> _Extracted data entries_:
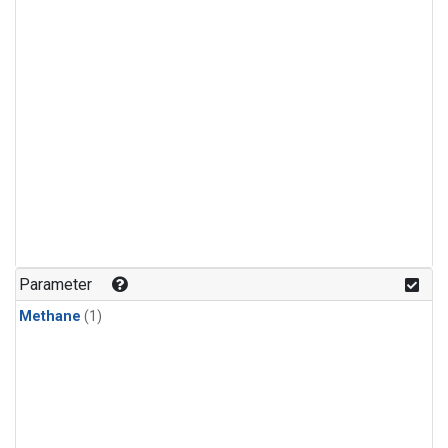
Parameter
Methane
(1)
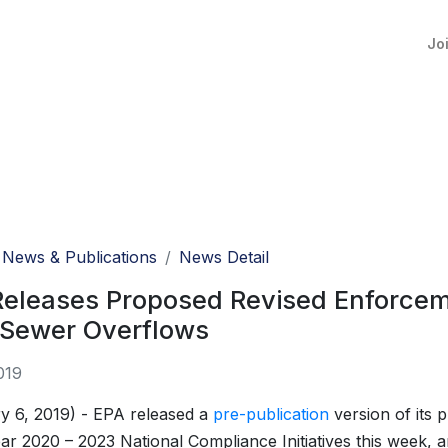
Jo
News & Publications
News Detail
eleases Proposed Revised Enforceme
 Sewer Overflows
019
y 6, 2019) - EPA released a
pre-publication
version of its 
ear 2020 – 2023 National Compliance Initiatives this week, 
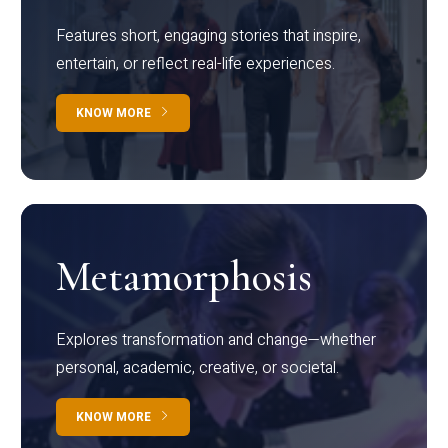
Features short, engaging stories that inspire,
entertain, or reflect real-life experiences.
KNOW MORE
Metamorphosis
Explores transformation and change—whether
personal, academic, creative, or societal.
KNOW MORE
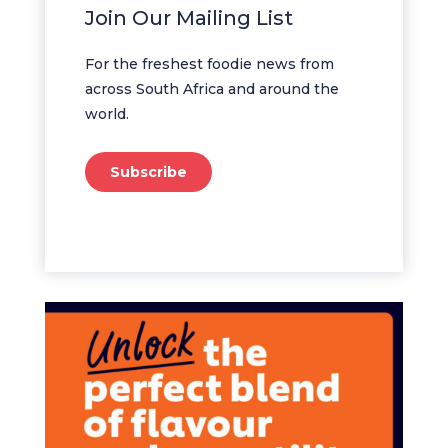
Join Our Mailing List
For the freshest foodie news from
across South Africa and around the
world.
Subscribe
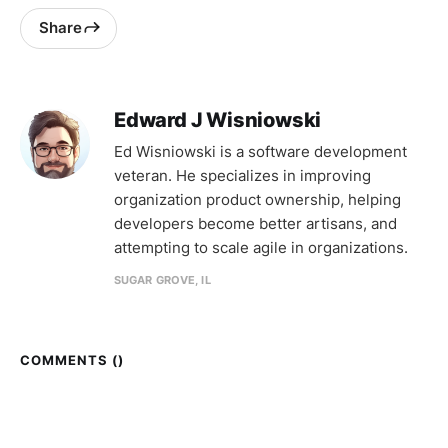
Share
Edward J Wisniowski
Ed Wisniowski is a software development
veteran. He specializes in improving
organization product ownership, helping
developers become better artisans, and
attempting to scale agile in organizations.
SUGAR GROVE, IL
COMMENTS (
)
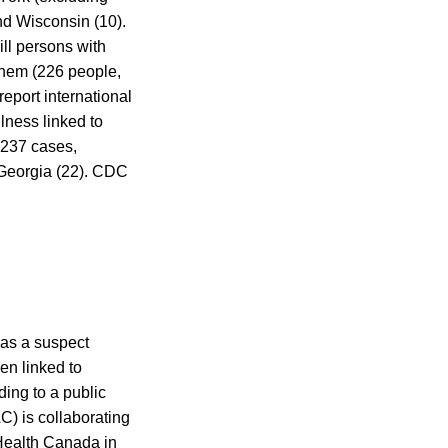
and Wisconsin (10).
ill persons with
f them (226 people,
report international
lness linked to
 237 cases,
 Georgia (22). CDC
 as a suspect
en linked to
ding to a public
) is collaborating
 Health Canada in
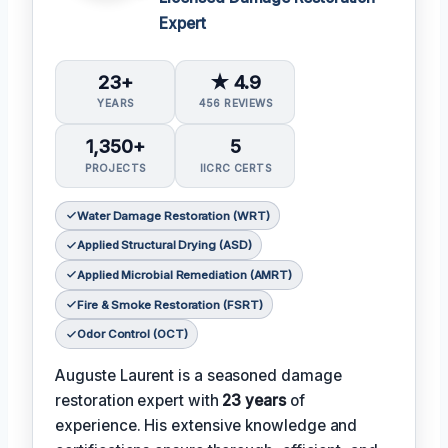
Expert
23+
★ 4.9
YEARS
456 REVIEWS
1,350+
5
PROJECTS
IICRC CERTS
Water Damage Restoration (WRT)
Applied Structural Drying (ASD)
Applied Microbial Remediation (AMRT)
Fire & Smoke Restoration (FSRT)
Odor Control (OCT)
Auguste Laurent is a seasoned damage
restoration expert with
23 years
of
experience. His extensive knowledge and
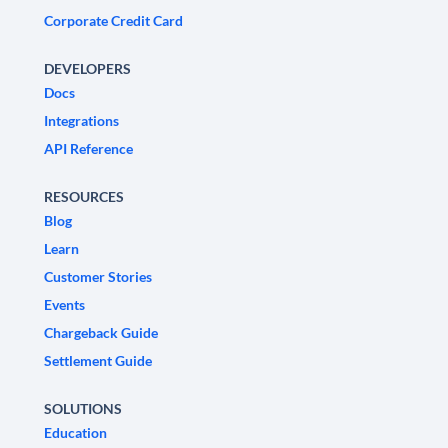
Corporate Credit Card
DEVELOPERS
Docs
Integrations
API Reference
RESOURCES
Blog
Learn
Customer Stories
Events
Chargeback Guide
Settlement Guide
SOLUTIONS
Education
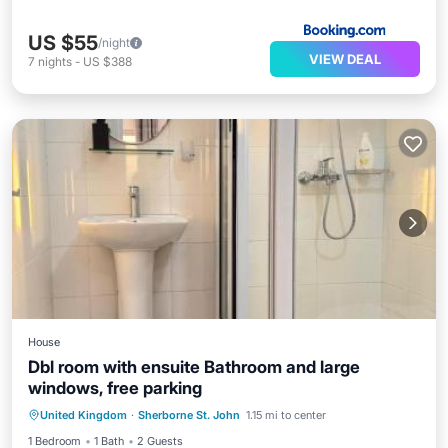
US $55
/night
VIEW DEAL
7
nights
-
US $388
House
Dbl room with ensuite Bathroom and large
windows, free parking
Parking
View
Internet
United Kingdom
·
Sherborne St. John
1.15 mi to center
Security/Safety
1 Bedroom
1 Bath
2 Guests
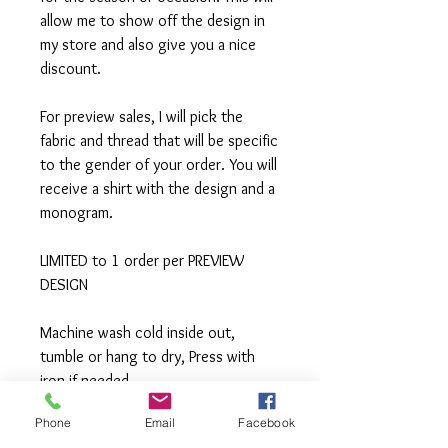
allow me to show off the design in
my store and also give you a nice
discount.
For preview sales, I will pick the
fabric and thread that will be specific
to the gender of your order. You will
receive a shirt with the design and a
monogram.
LIMITED to 1 order per PREVIEW
DESIGN
Machine wash cold inside out,
tumble or hang to dry, Press with
iron if needed.
Phone
Email
Facebook
**All items are made to order. If you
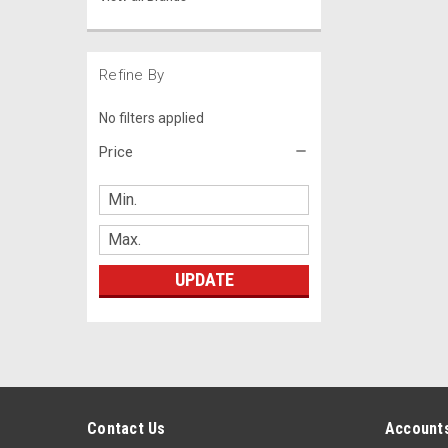
Refine By
No filters applied
Price
UPDATE
Contact Us
Accounts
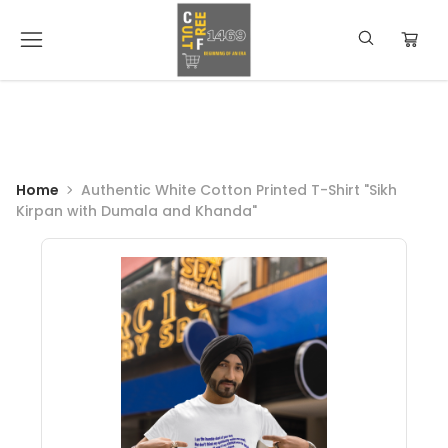
Home
Authentic White Cotton Printed T-Shirt "Sikh
Kirpan with Dumala and Khanda"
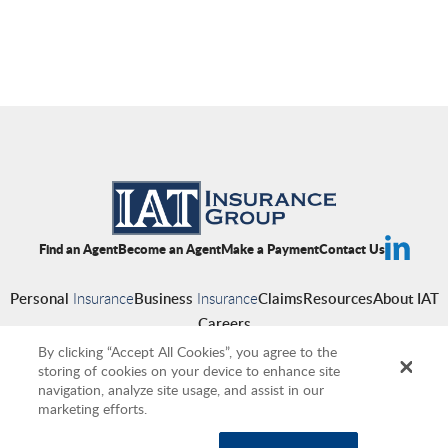
Find an Agent
Become an Agent
Make a Payment
Contact Us
Personal
Insurance
Business
Insurance
Claims
Resources
About IAT
Careers
By clicking “Accept All Cookies”, you agree to the
storing of cookies on your device to enhance site
navigation, analyze site usage, and assist in our
Copyright © 2026 IAT Insurance Group
|
Privacy Policy
|
Terms of Use
|
marketing efforts.
Accessibility
|
Cookies
|
Producer Compensation Disclosure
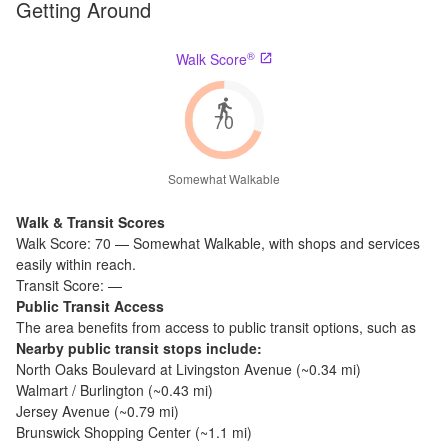
Getting Around
®
Walk Score
70
Somewhat Walkable
Walk & Transit Scores
Walk Score:
70
—
Somewhat Walkable
,
with shops and services
easily within reach.
Transit Score:
—
Public Transit Access
The
area benefits from access to public transit options, such as
Nearby public transit stops include:
North Oaks Boulevard at Livingston Avenue
(~
0.34
mi)
Walmart / Burlington
(~
0.43
mi)
Jersey Avenue
(~
0.79
mi)
Brunswick Shopping Center
(~
1.1
mi)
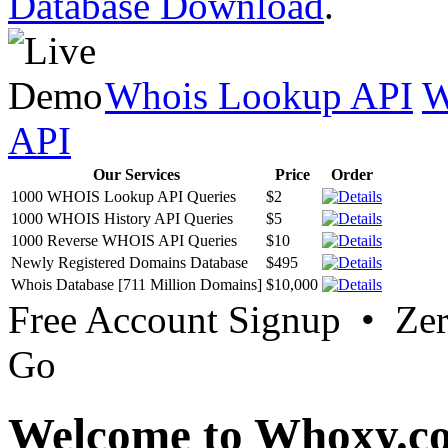
Database Download
.
Whois Lookup API
W
API
Our Services
Price
Order
1000 WHOIS Lookup API Queries
$2
1000 WHOIS History API Queries
$5
1000 Reverse WHOIS API Queries
$10
Newly Registered Domains Database
$495
Whois Database [711 Million Domains]
$10,000
Free Account Signup • Ze
Go
Welcome to Whoxy.c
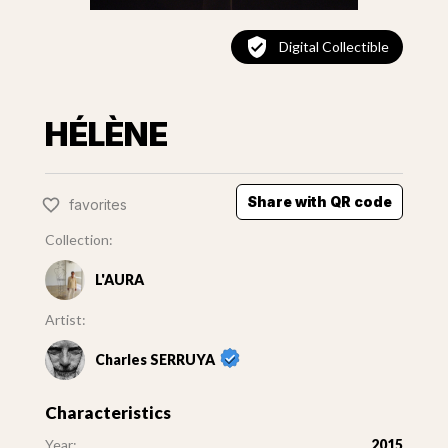
Digital Collectible
HÉLÈNE
Share with QR code
favorites
Collection:
L'AURA
Artist:
Charles SERRUYA
Characteristics
Year:
2015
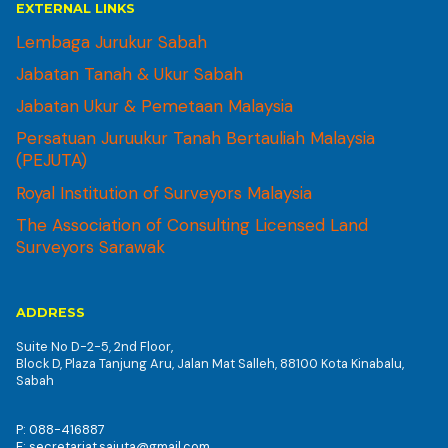
EXTERNAL LINKS
Lembaga Jurukur Sabah
Jabatan Tanah & Ukur Sabah
Jabatan Ukur & Pemetaan Malaysia
Persatuan Juruukur Tanah Bertauliah Malaysia
(PEJUTA)
Royal Institution of Surveyors Malaysia
The Association of Consulting Licensed Land
Surveyors Sarawak
ADDRESS
Suite No D-2-5, 2nd Floor,
Block D, Plaza Tanjung Aru, Jalan Mat Salleh, 88100 Kota Kinabalu,
Sabah
P: 088-416887
E: secretariat.sajuta@gmail.com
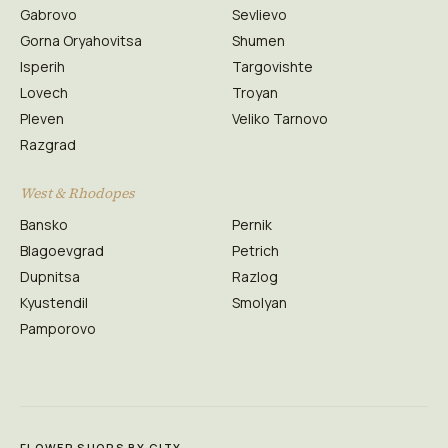
Gabrovo
Sevlievo
Gorna Oryahovitsa
Shumen
Isperih
Targovishte
Lovech
Troyan
Pleven
Veliko Tarnovo
Razgrad
West & Rhodopes
Bansko
Pernik
Blagoevgrad
Petrich
Dupnitsa
Razlog
Kyustendil
Smolyan
Pamporovo
FLOWER SHOPS BY CITY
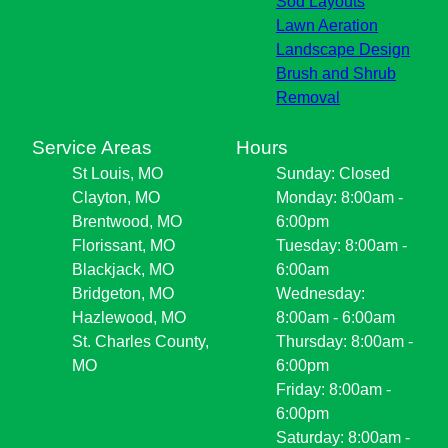
Sod Layouts
Lawn Aeration
Landscape Design
Brush and Shrub
Removal
Service Areas
Hours
St Louis, MO
Sunday: Closed
Clayton, MO
Monday: 8:00am -
Brentwood, MO
6:00pm
Florissant, MO
Tuesday: 8:00am -
Blackjack, MO
6:00am
Bridgeton, MO
Wednesday:
Hazlewood, MO
8:00am - 6:00am
St. Charles County,
Thursday: 8:00am -
MO
6:00pm
Friday: 8:00am -
6:00pm
Saturday: 8:00am -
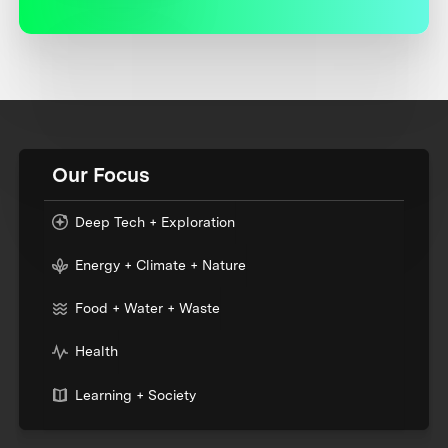
Our Focus
Deep Tech + Exploration
Energy + Climate + Nature
Food + Water + Waste
Health
Learning + Society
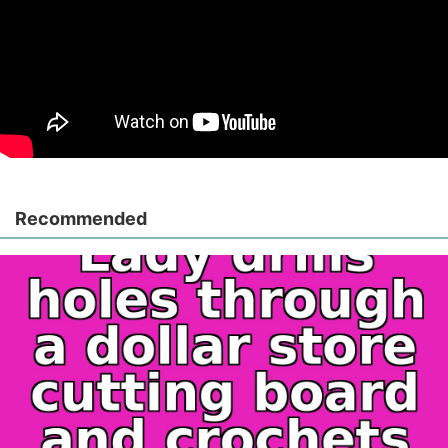
Recommended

> _ABOUT THIS EXERCISE_:
The job is to copy all the records precisely while omitting any picture.

> _ANSWER FOR THIS EXERCISE_:
Parameter
Methane
(1)
Jo
News & Publications
News Detail
eleases Proposed Revised Enforceme
 Sewer Overflows
019
y 6, 2019) - EPA released a
pre-publication
version of its 
ear 2020 – 2023 National Compliance Initiatives this week, 
Features short, engaging stories that inspire,
entertain, or reflect real-life experiences.
KNOW MORE
Metamorphosis
Explores transformation and change—whether
personal, academic, creative, or societal.
KNOW MORE
Join Our Mailing List
For the freshest foodie news from
across South Africa and around the
world.
Subscribe
Share
Edward J Wisniowski
Ed Wisniowski is a software development
veteran. He specializes in improving
organization product ownership, helping
developers become better artisans, and
attempting to scale agile in organizations.
SUGAR GROVE, IL
COMMENTS (
)
and Wisconsin (10).
ill persons with
f them (226 people,
report international
lness linked to
 237 cases,
 Georgia (22). CDC
 as a suspect
en linked to
ding to a public
) is collaborating
 Health Canada in
Expert
23+
★ 4.9
YEARS
456 REVIEWS
1,350+
5
PROJECTS
IICRC CERTS
Water Damage Restoration (WRT)
Applied Structural Drying (ASD)
Applied Microbial Remediation (AMRT)
Fire & Smoke Restoration (FSRT)
Odor Control (OCT)
Auguste Laurent is a seasoned damage
restoration expert with
23 years
of
experience. His extensive knowledge and
Corporate Credit Card
DEVELOPERS
Docs
Integrations
API Reference
RESOURCES
Blog
Learn
Customer Stories
Events
Chargeback Guide
Settlement Guide
SOLUTIONS
Education
US $55
/night
VIEW DEAL
7
nights
-
US $388
House
Dbl room with ensuite Bathroom and large
windows, free parking
Parking
View
Internet
United Kingdom
·
Sherborne St. John
1.15 mi to center
Security/Safety
1 Bedroom
1 Bath
2 Guests
allow me to show off the design in
my store and also give you a nice
discount.
For preview sales, I will pick the
fabric and thread that will be specific
to the gender of your order. You will
receive a shirt with the design and a
monogram.
LIMITED to 1 order per PREVIEW
DESIGN
Machine wash cold inside out,
tumble or hang to dry, Press with
iron if needed.
Phone
Email
Facebook
**All items are made to order. If you
Refine By
No filters applied
Price
UPDATE
Contact Us
Accounts
Home
Authentic White Cotton Printed T-Shirt "Sikh
Kirpan with Dumala and Khanda"
Find an Agent
Become an Agent
Make a Payment
Contact Us
Personal
Insurance
Business
Insurance
Claims
Resources
About IAT
Careers
By clicking “Accept All Cookies”, you agree to the
storing of cookies on your device to enhance site
navigation, analyze site usage, and assist in our
Copyright © 2026 IAT Insurance Group
|
Privacy Policy
|
Terms of Use
|
marketing efforts.
Accessibility
|
Cookies
|
Producer Compensation Disclosure
Getting Around
®
Walk Score
70
Somewhat Walkable
Walk & Transit Scores
Walk Score:
70
—
Somewhat Walkable
,
with shops and services
easily within reach.
Transit Score:
—
Public Transit Access
The
area benefits from access to public transit options, such as
Nearby public transit stops include:
North Oaks Boulevard at Livingston Avenue
(~
0.34
mi)
Walmart / Burlington
(~
0.43
mi)
Jersey Avenue
(~
0.79
mi)
Brunswick Shopping Center
(~
1.1
mi)
Database Download
.
Whois Lookup API
W
API
Our Services
Price
Order
1000 WHOIS Lookup API Queries
$2
1000 WHOIS History API Queries
$5
1000 Reverse WHOIS API Queries
$10
Newly Registered Domains Database
$495
Whois Database [711 Million Domains]
$10,000
Free Account Signup • Ze
Go
Welcome to Whoxy.c
Digital Collectible
HÉLÈNE
Share with QR code
favorites
Collection:
L'AURA
Artist:
Charles SERRUYA
Characteristics
Year:
2015
EXTERNAL LINKS
Lembaga Jurukur Sabah
Jabatan Tanah & Ukur Sabah
Jabatan Ukur & Pemetaan Malaysia
Persatuan Juruukur Tanah Bertauliah Malaysia
(PEJUTA)
Royal Institution of Surveyors Malaysia
The Association of Consulting Licensed Land
Surveyors Sarawak
ADDRESS
Suite No D-2-5, 2nd Floor,
Block D, Plaza Tanjung Aru, Jalan Mat Salleh, 88100 Kota Kinabalu,
Sabah
P: 088-416887
E: secretariat.sajuta@gmail.com
Gabrovo
Sevlievo
Gorna Oryahovitsa
Shumen
Isperih
Targovishte
Lovech
Troyan
Pleven
Veliko Tarnovo
Razgrad
West & Rhodopes
Bansko
Pernik
Blagoevgrad
Petrich
Dupnitsa
Razlog
Kyustendil
Smolyan
Pamporovo
FLOWER SHOPS BY CITY
Sod Layouts
Lawn Aeration
Landscape Design
Brush and Shrub
Removal
Service Areas
Hours
St Louis, MO
Sunday: Closed
Clayton, MO
Monday: 8:00am -
Brentwood, MO
6:00pm
Florissant, MO
Tuesday: 8:00am -
Blackjack, MO
6:00am
Bridgeton, MO
Wednesday:
Hazlewood, MO
8:00am - 6:00am
St. Charles County,
Thursday: 8:00am -
MO
6:00pm
Friday: 8:00am -
6:00pm
Saturday: 8:00am -
Our Focus
Deep Tech + Exploration
Energy + Climate + Nature
Food + Water + Waste
Health
Learning + Society
Recommended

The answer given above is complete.